Différents par les mœurs et les coutumes, la couleur et la nuance de la peau, le crâne, la structure des organes participant à l’émission de la voix, les groupes humains que le milieu découpait en hordes, tribus et nations se sont trouvés si parfaitement isolés les uns des autres que la bouche ne s’est plus accommodée à prononcer les mêmes sons ni l’oreille à les percevoir. Les langues se sont créées comme s’étaient formés les types nationaux et, comme ces mêmes types, elles ont cherché leur état d’équilibre, les unes pour se maintenir simplement, les autres pour gagner peu à peu en extension.

Autour du monde historique actuel constitué par les civilisations conscientes, se dessine le monde préhistorique des langues non écrites, ou recueillies seulement par les sociétés d’évangélisation religieuse françaises, allemandes, anglo-saxonnes surtout ; et ces divers parlers, dont le nombre s’élève à plusieurs milliers, évoluent très diversement suivant les conditions qui les entourent : soit l’isolement, soit les relations amicales avec le voisinage, soit les pressions latérales qui les forcent à se déplacer, à se transformer, même à périr.

À FAIRE.
**a)** Dans le passage sur les langues, relevez les conditions qui, d'après le texte, font évoluer les parlers non écrits.
**b)** Prolongez le passage sur les langues de quelques phrases, à partir de sa dernière phrase.

DONNÉES EXTRAITES.
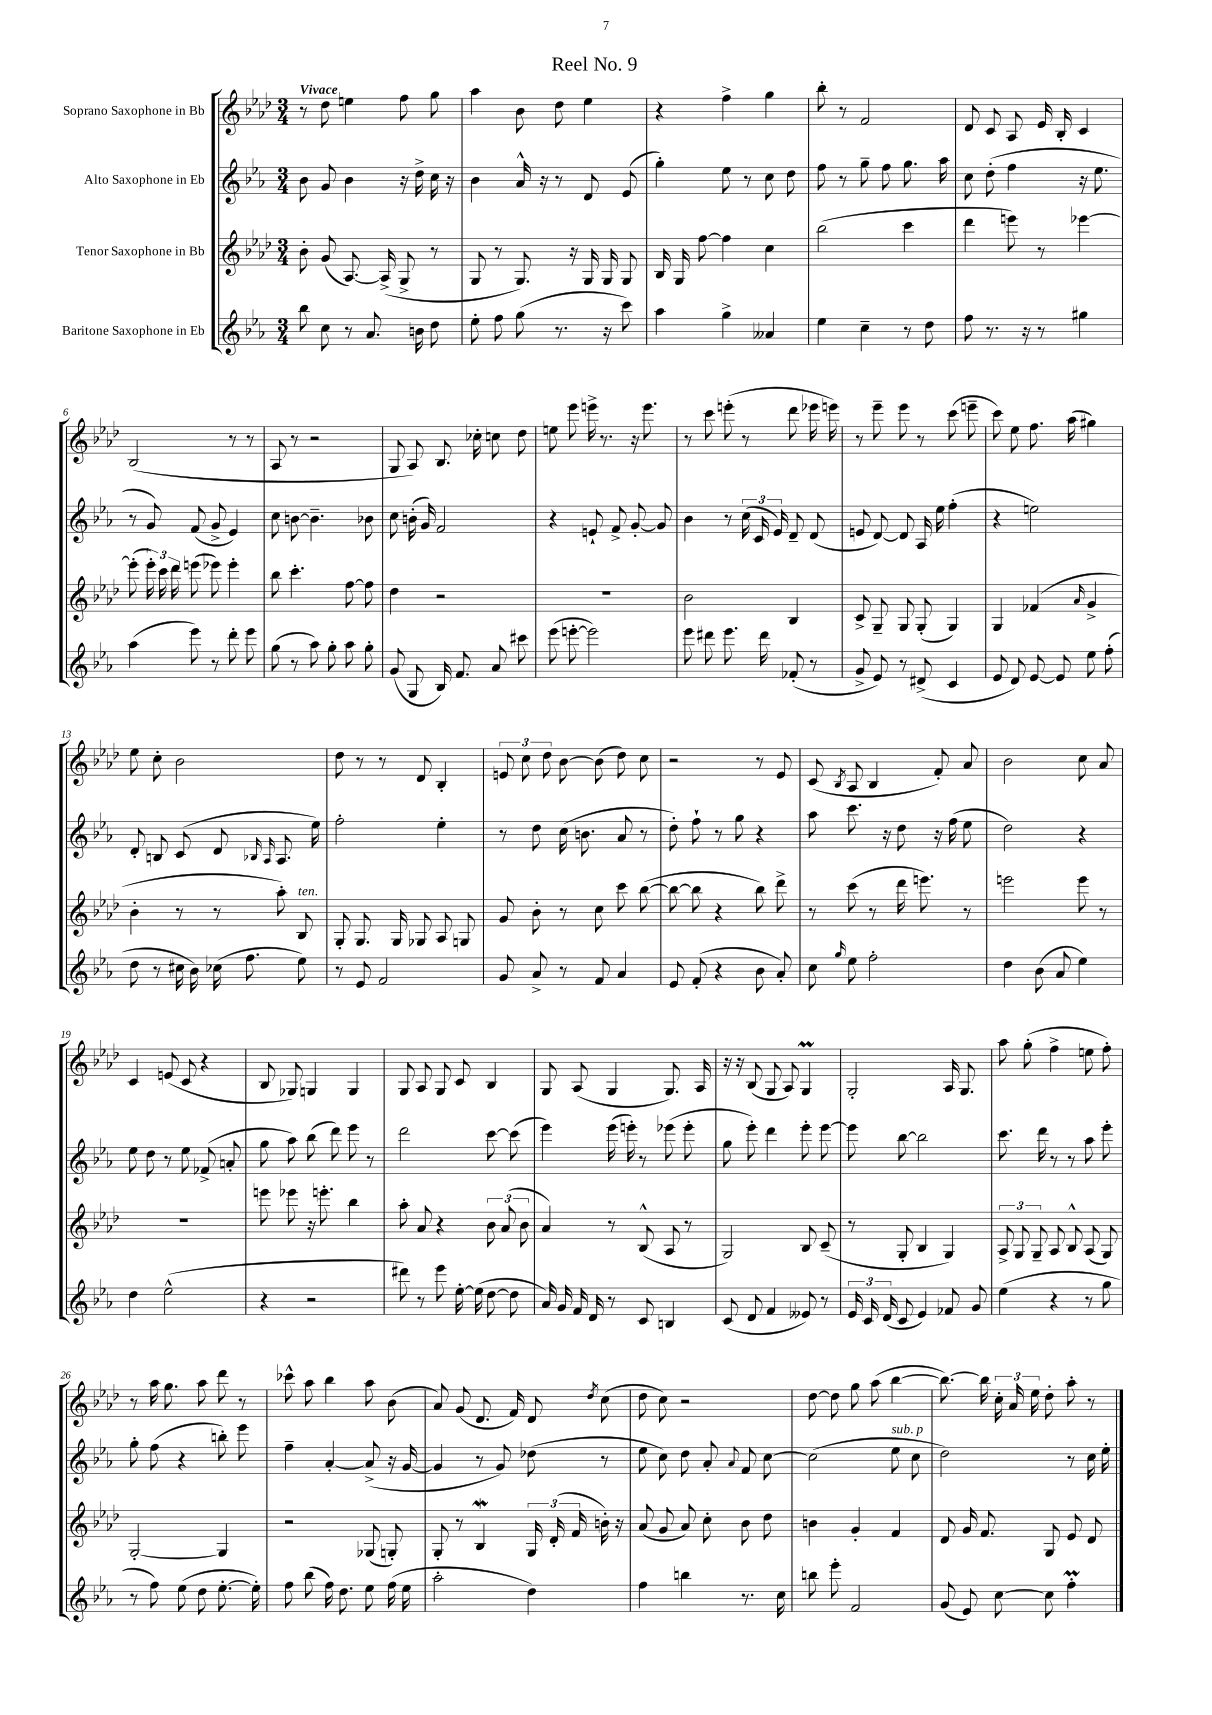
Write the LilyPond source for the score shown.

\header { title = "Reel No. 9" }
<<
\new StaffGroup <<
\new Staff = "s0" \with { instrumentName = "Soprano Saxophone in Bb" } {
    \clef treble \key aes \major \numericTimeSignature \time 3/4 \tempo "Vivace"
    \autoBeamOff r8 des''8 e''4 f''8 g''8 |
    aes''4 bes'8 des''8 ees''4 |
    r4 f''4-> g''4 |
    bes''8-. r8 f'2 |
    des'8 c'8 aes8 ees'16 bes16-. c'4 |
    bes2( r8 r8 |
    aes8 r8 r2 |
    g8 aes8) bes8. ces''16-. c''8 des''8 |
    e''8 ees'''8 e'''16-> r8. r16 e'''8. |
    r8 c'''8 e'''8-.( r8 des'''8 ees'''16 e'''16) |
    r8 ees'''8-- ees'''8 r8 c'''8( e'''8-- |
    c'''8) ees''8 f''8. aes''16( gis''4) |
    ees''8 c''8-. bes'2 |
    des''8 r8 r8 des'8 bes4-. |
    \tuplet 3/2 { e'8 c''8 des''8 } bes'8~ bes'8( des''8) c''8 |
    r2 r8 ees'8 |
    c'8( \acciaccatura { bes8 } aes8 bes4 f'8-.) aes'8 |
    bes'2 c''8 aes'8 |
    c'4 e'8( c'8 r4 |
    bes8 ges8) g4 g4 |
    g8 aes8 g8 c'8 bes4 |
    g8 aes8( g4 g8.) aes16 |
    r16 r16 bes8( g8 aes8) g4\prall |
    g2-. aes16 g8. |
    aes''8 g''8-.( f''4-> e''8 f''8-.) |
    r8 aes''16 g''8. aes''8 des'''8 r8 |
    ces'''8-^ aes''8 bes''4 aes''8 bes'8( |
    aes'8) g'8( des'8. f'16) des'8 \acciaccatura { des''8 } c''8( |
    des''8 c''8) r2 |
    des''8~ des''8 g''8 aes''8( bes''4~ |
    bes''8.~) bes''16 \tuplet 3/2 { c''16-. aes'16 ees''16 } des''8-. aes''8-. r8 \bar "|." |
}
\new Staff = "s1" \with { instrumentName = "Alto Saxophone in Eb" } {
    \clef treble \key ees \major \numericTimeSignature \time 3/4
    \autoBeamOff bes'8 g'8 bes'4 r16 d''16-> c''16 r16 |
    bes'4 aes'16-^ r16 r8 d'8 ees'8( |
    g''4-.) ees''8 r8 c''8 d''8 |
    f''8 r8 g''8-- f''8 g''8. aes''16 |
    c''8 d''8-.( f''4 r16 ees''8. |
    r8 g'8) f'8( g'8-> ees'4) |
    c''8 b'8~ b'4.-- bes'8 |
    c''8 b'16-.( g'16) f'2 |
    r4 e'8-! f'8-> g'8~-. g'8 |
    bes'4 r8 \tuplet 3/2 { c''16( c'16 ees'16) } d'8-- d'8( |
    e'8 d'8~) d'8 aes16 ees''16 f''4-.( |
    r4 e''2) |
    d'8-. b8 c'8( d'8 \grace { bes16 aes16 } aes8. ees''16) |
    f''2-. ees''4-. |
    r8 d''8 c''16( b'8. aes'8 r8 |
    d''8-.) f''8-! r8 g''8 r4 |
    aes''8 c'''8. r16 d''8 r16 f''16( ees''8 |
    d''2) r4 |
    ees''8 d''8 r8 ees''8 fes'8->( a'8-. |
    g''8 aes''8) bes''8( d'''8) ees'''8 r8 |
    d'''2 c'''8~ c'''8( |
    ees'''4) ees'''16( e'''16-.) r8 ees'''8( ees'''8-. |
    g''8 ees'''8-.) d'''4 ees'''8-. ees'''8~ |
    ees'''8 bes''8~ bes''2 |
    c'''8. d'''16 r8 r8 aes''8 ees'''8-. |
    g''8-. f''8( r4 b''8-.) ees'''8 |
    f''4-- aes'4~-. aes'8->( r16 g'16~ |
    g'4 r8 g'8) des''8( r8 |
    ees''8 c''8) d''8 aes'8-. \appoggiatura { aes'8 } f'8 c''8~ |
    c''2( ees''8^\markup { \italic "sub. p" } c''8 |
    d''2) r8 c''16 ees''16-. \bar "|." |
}
\new Staff = "s2" \with { instrumentName = "Tenor Saxophone in Bb" } {
    \clef treble \key aes \major \numericTimeSignature \time 3/4
    \autoBeamOff bes'8-. g'8( aes8.~) aes16->( g8-> r8 |
    g8 r8 g8.) r16 g16 g16 g8 |
    bes16 g16 f''8~ f''4 c''4 |
    bes''2( c'''4 |
    des'''4 e'''8) r8 ees'''4~ |
    ees'''8-.( \tuplet 3/2 { ees'''16-.) c'''16 des'''16 } e'''8( ees'''8) ees'''4-. |
    bes''8 c'''4.-. f''8~ f''8 |
    des''4 r2 |
    R2. |
    bes'2 bes4 |
    c'8-> g8-- g8 g8-.( g4) |
    g4 fes'4( \grace { aes'16 } g'4-> |
    bes'4-. r8 r8 aes''8-.) bes8^\markup { \italic "ten." } |
    g8-. g8. g16 ges8 aes8 g8 |
    g'8 bes'8-. r8 c''8 c'''8 bes''8~( |
    bes''8~ bes''8 r4 bes''8) des'''8-> |
    r8 c'''8( r8 des'''16 e'''8.) r8 |
    e'''2 e'''8 r8 |
    R2. |
    e'''8 ees'''8 r16 e'''8.-. bes''4 |
    aes''8-. aes'8 r4 \tuplet 3/2 { bes'8 aes'8( bes'8 } |
    aes'4) r8 bes8-^( aes8 r8 |
    g2) bes8 c'8--( |
    r8 g8-. bes4 g4) |
    \tuplet 3/2 { aes8-> g8 g8-- } aes8 bes8-^ aes8( g8) |
    g2~-. g4 |
    r2 ges8( g8-.) |
    g8-. r8 bes4\mordent \tuplet 3/2 { g16 des'16-.( f'16 } b'16-.) r16 |
    aes'8( g'8 aes'8) c''8-. bes'8 des''8 |
    b'4 g'4-. f'4 |
    des'8 g'16 f'8. g8 ees'8 des'8 \bar "|." |
}
\new Staff = "s3" \with { instrumentName = "Baritone Saxophone in Eb" } {
    \clef treble \key ees \major \numericTimeSignature \time 3/4
    \autoBeamOff bes''8 c''8 r8 aes'8. b'16 d''8 |
    ees''8-. f''8 g''8( r8. r16 c'''8) |
    aes''4 g''4-> aeses'4 |
    ees''4 c''4-- r8 d''8 |
    f''8 r8. r16 r8 gis''4 |
    aes''4( ees'''8) r8 d'''8-. ees'''8 |
    g''8( r8 aes''8) g''8-. aes''8 g''8-. |
    g'8( g8 bes16) f'8. aes'8 cis'''8 |
    ees'''8( e'''8~-. e'''2) |
    ees'''8 dis'''8 ees'''8. dis'''16 fes'8-.( r8 |
    g'8-> ees'8) r8 dis'8->( c'4 |
    ees'8 d'8) ees'8~ ees'8 ees''8 f''8-.( |
    d''8 r8 cis''16 bes'16) ces''16( f''8. ees''8) |
    r8 ees'8 f'2 |
    g'8 aes'8-> r8 f'8 aes'4 |
    ees'8 f'8-.( r4 bes'8 aes'8-.) |
    c''8 \grace { g''16 } ees''8 f''2-. |
    d''4 bes'8( aes'8 ees''4) |
    d''4 ees''2-^( |
    r4 r2 |
    dis'''8) r8 ees'''8 ees''16~-. ees''16( d''8~ d''8 |
    aes'16) g'16 f'16 d'16 r8 c'8 b4 |
    c'8( d'8 f'4 eeses'8) r8 |
    \tuplet 3/2 { ees'16 c'16 d'16( } c'8 ees'4) fes'8 g'8 |
    ees''4( r4 r8 g''8 |
    r8 f''8) ees''8( d''8 ees''8.~-. ees''16-.) |
    f''8 bes''8( f''16) d''8. ees''8 f''16( ees''16 |
    aes''2-. d''4) |
    f''4 b''4 r8. c''16 |
    b''8 ees'''8-. f'2 |
    g'8( ees'8) c''8~ c''8 f''4-.\prall \bar "|." |
}
>>
>>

RÉPONSES.
**a)**
- l'isolement
- les relations amicales avec le voisinage
- les pressions latérales qui les forcent à se déplacer, à se transformer, même à périr

**b)**
En Océanie, dans les terres si nombreuses de l’Insulinde, la lutte s’est produite entre les langues générales à grande extension, telles que le maori, le malais et les idiomes locaux. Le contact, les échanges commerciaux ayant eu pour conséquence définitive d’unir, d’unifier les individus, il se trouve qu’après des millions d’années d’intercourse, les grandes langues de trafic ont étendu leur aire sur de grandes surfaces ; cependant il ne manque pas de petites tribus, à Célébès, dans la Nouvelle-Guinée, en Australie, possédant chacune, comme des nids d’oiseaux, leur parler différent. De même, dans le continent d’Afrique, de grandes langues conquérantes, l’arabe, le suaheli, le haoussa, divers idiomes bantou, et maintenant les jargons anglais et autres sabir l’emportent graduellement sur les langages naturels, mais que de petites communautés où l’on se comprend encore par des mots inconnus ailleurs !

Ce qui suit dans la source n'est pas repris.